The research team verified the accuracy of their model by comparing 500 known contamination sites from the PFAS Project Laboratory. Contamination Site Tracker against probable contamination sites identified with the presumptive contamination map. They found that 72% of known contamination sites were included in the map of suspected contamination sites or captured by the overall conceptual model, even if those sites could not be mapped on a national scale, according to the report. Some suspected sources of contamination, such as airplane and rail crash sites, hydraulic fracking sites, and sewage sludge land application sites, were not included on the map due to a lack of nationally available data.

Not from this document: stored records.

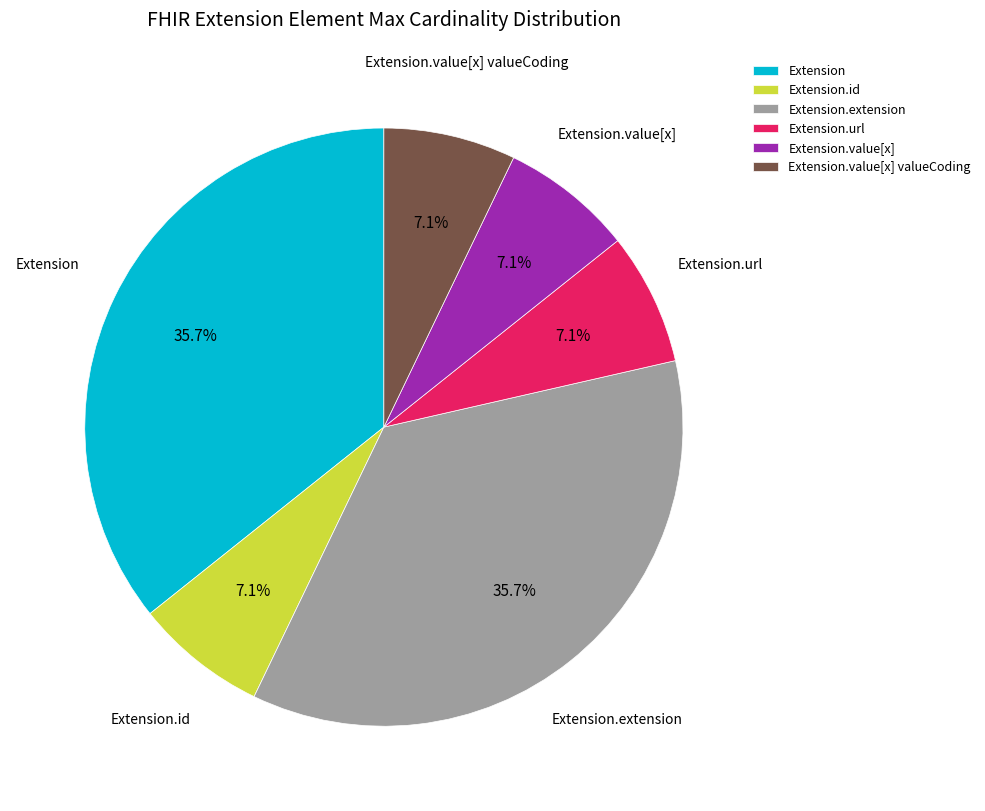

How many segments does this pie chart have?

6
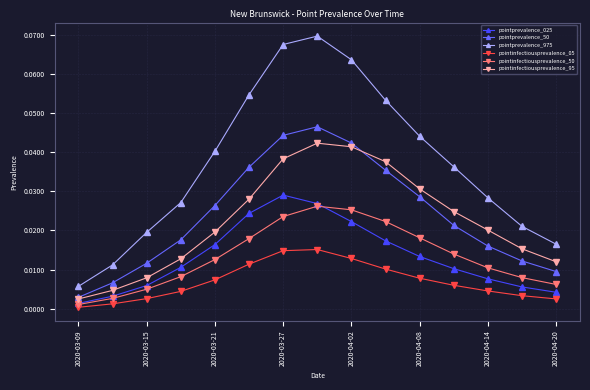

What are all the series names shown in the legend?

pointprevalence_025, pointprevalence_50, pointprevalence_975, pointinfectiousprevalence_05, pointinfectiousprevalence_50, pointinfectiousprevalence_95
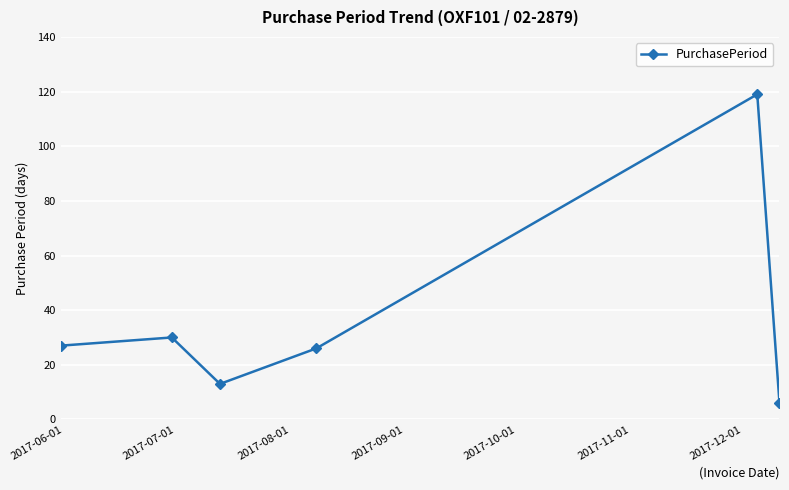

What is the average value?

37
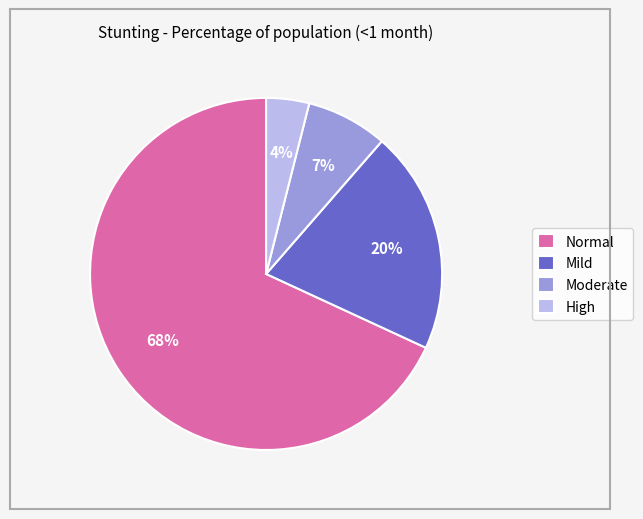

Rank the categories by value from lowest to highest.

High, Moderate, Mild, Normal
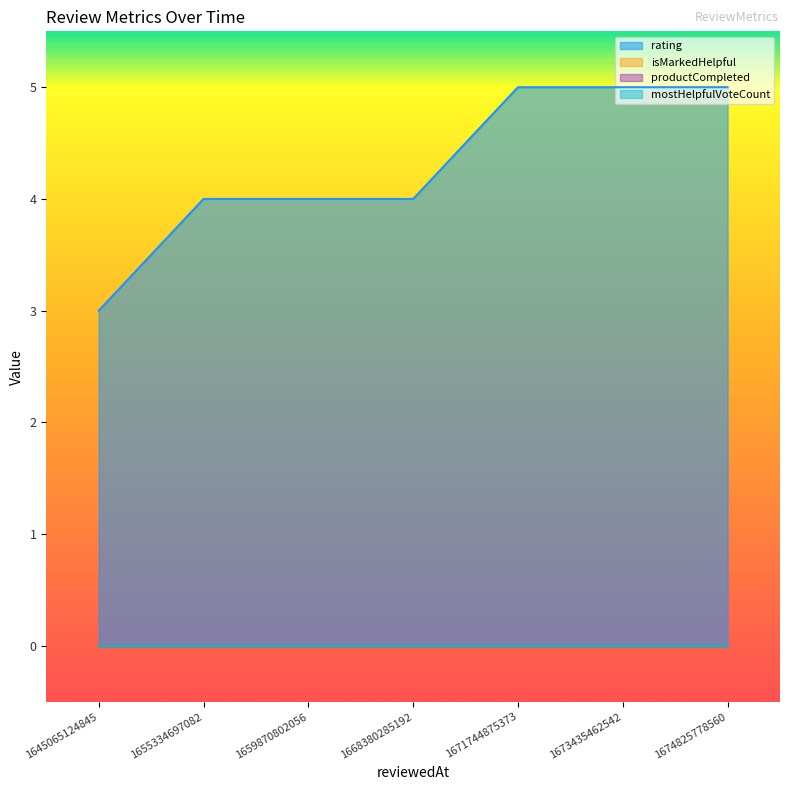

How many lines are shown in the chart?

4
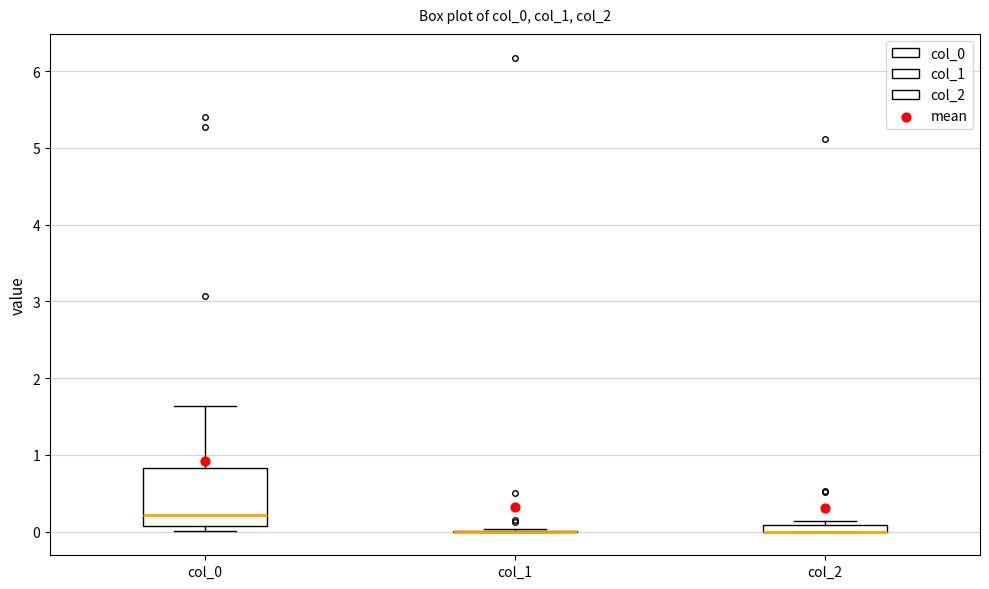

Which box is the tallest, from its lower edge to its upper edge?

col_0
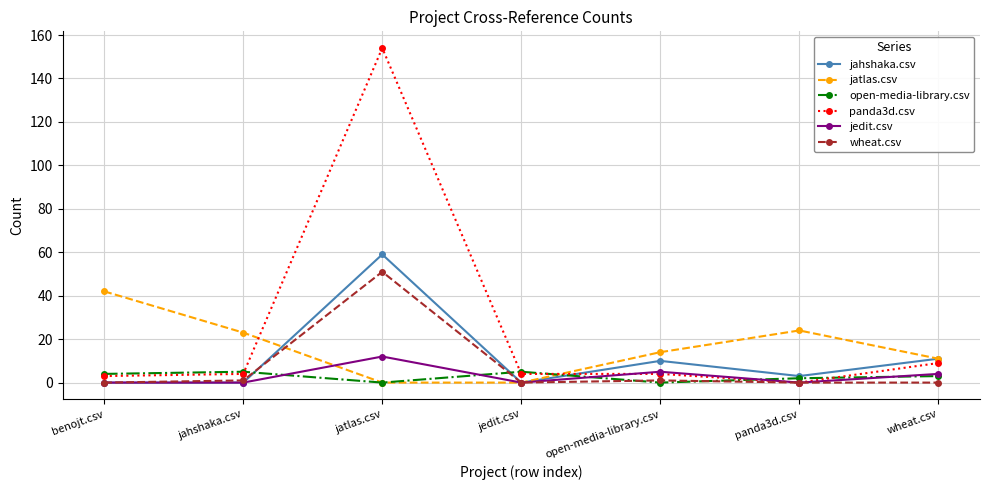

True or false: jahshaka.csv has a value of 11 at wheat.csv.

True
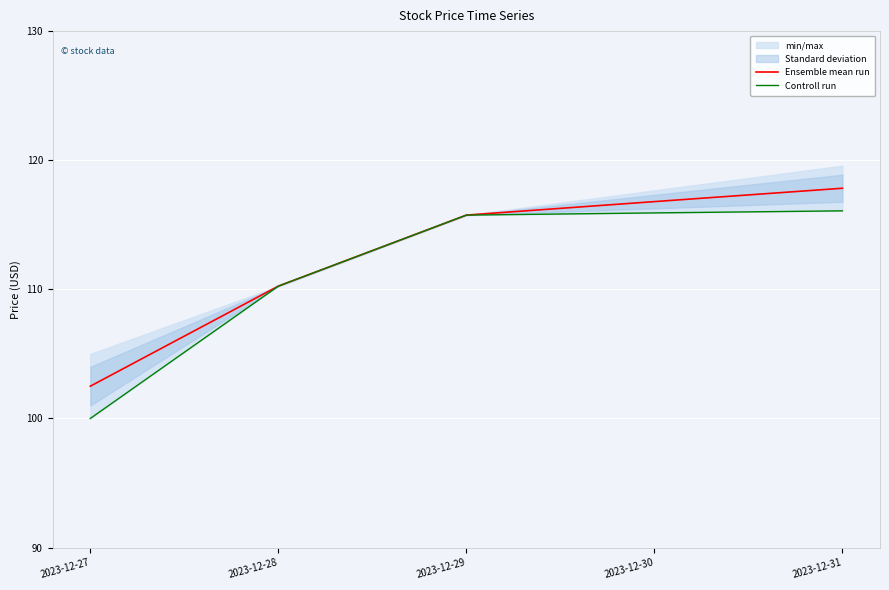

True or false: Ensemble mean run and Controll run intersect in this chart.

False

With the development of the concept of presumed contamination, in addition to validating the model against known contamination sites, the document states that it “provides a rigorous advance to previous academic and regulatory models and having a standardized methodology allows researchers, regulators and other decision-makers decision-making at various geographic scales to identify potential PFAS contamination using publicly available data.
Dr. Kimberly Garrett, a postdoctoral researcher at Northeastern University and a co-author on the paper, said that because PFAS testing is expensive and resource-intensive, “we have developed a standardized methodology that can help identify and prioritize locations for monitoring.” , regulation and remediation. ”
In response to a request for comment on the study, a representative from the state Department of Health and Human Services said in an email that the department is continuing its work to understand the impact and effects of PFAS and other “forever chemicals” in the health of North Carolinians.
“The article provides a valuable estimate of PFAS contamination in North Carolina that can help NCDHHS, communities, and private well users become more aware of where people might be most exposed to PFAS,” according to the representative.
“Private well users can use the article map and community resourcestogether with others NCDHHS Guide to Private Wells, to help decide whether to test their wells for PFAS or other potential contaminants. To help with these efforts, NCDHHS has developed several documents to help residents of affected communities understand more about PFAS, see here: PFAS Fact Sheet, GenX Data Sheet, PFAS testing and filtrationY PFAS Physician’s Memo.”